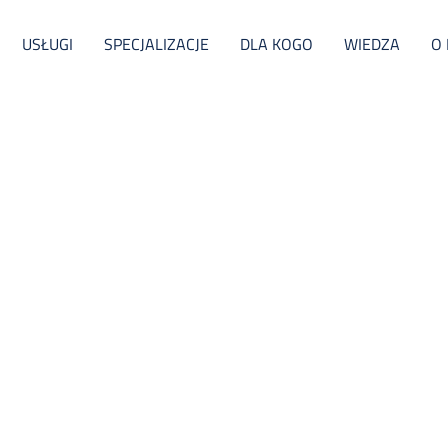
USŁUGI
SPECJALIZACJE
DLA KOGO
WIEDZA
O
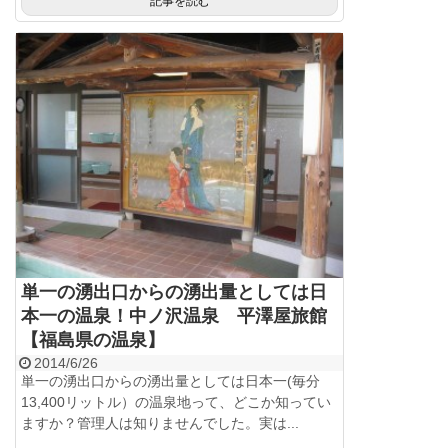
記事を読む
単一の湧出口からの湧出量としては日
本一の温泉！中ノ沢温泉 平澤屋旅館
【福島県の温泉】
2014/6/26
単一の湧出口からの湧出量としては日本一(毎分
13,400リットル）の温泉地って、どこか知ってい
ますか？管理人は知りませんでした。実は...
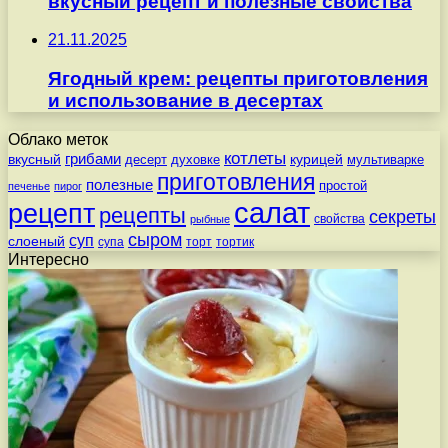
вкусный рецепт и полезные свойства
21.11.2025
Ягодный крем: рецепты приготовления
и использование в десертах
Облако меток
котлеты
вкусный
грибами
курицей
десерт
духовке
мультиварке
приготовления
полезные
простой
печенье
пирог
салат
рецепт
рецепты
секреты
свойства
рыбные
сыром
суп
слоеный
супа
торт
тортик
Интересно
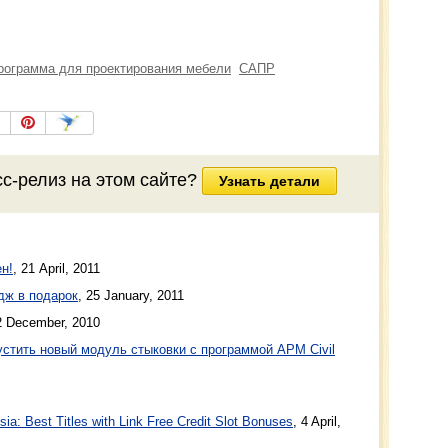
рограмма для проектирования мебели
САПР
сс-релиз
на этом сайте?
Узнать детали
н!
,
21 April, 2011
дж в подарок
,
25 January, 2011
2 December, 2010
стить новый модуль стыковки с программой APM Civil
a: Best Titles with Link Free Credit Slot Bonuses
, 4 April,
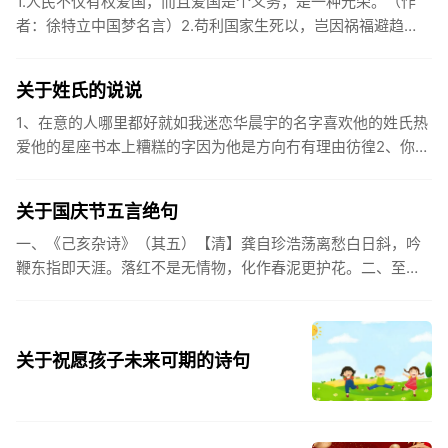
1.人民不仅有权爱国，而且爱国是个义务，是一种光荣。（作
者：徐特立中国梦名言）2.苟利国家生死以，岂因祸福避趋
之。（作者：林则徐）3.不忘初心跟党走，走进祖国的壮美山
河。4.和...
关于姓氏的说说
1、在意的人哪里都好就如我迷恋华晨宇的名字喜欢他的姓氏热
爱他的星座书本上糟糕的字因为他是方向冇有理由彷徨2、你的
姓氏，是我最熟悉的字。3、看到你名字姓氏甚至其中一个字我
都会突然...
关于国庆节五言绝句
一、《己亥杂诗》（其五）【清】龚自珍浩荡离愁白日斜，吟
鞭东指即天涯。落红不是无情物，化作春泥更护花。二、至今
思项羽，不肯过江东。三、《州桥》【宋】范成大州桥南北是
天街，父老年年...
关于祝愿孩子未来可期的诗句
------------
TASK DESCRIPTION
Please gather every line of the listing that contains the word "вкусный" and copy each one in full. Case counts.

TASK OUTPUT
вкусный рецепт и полезные свойства
вкусный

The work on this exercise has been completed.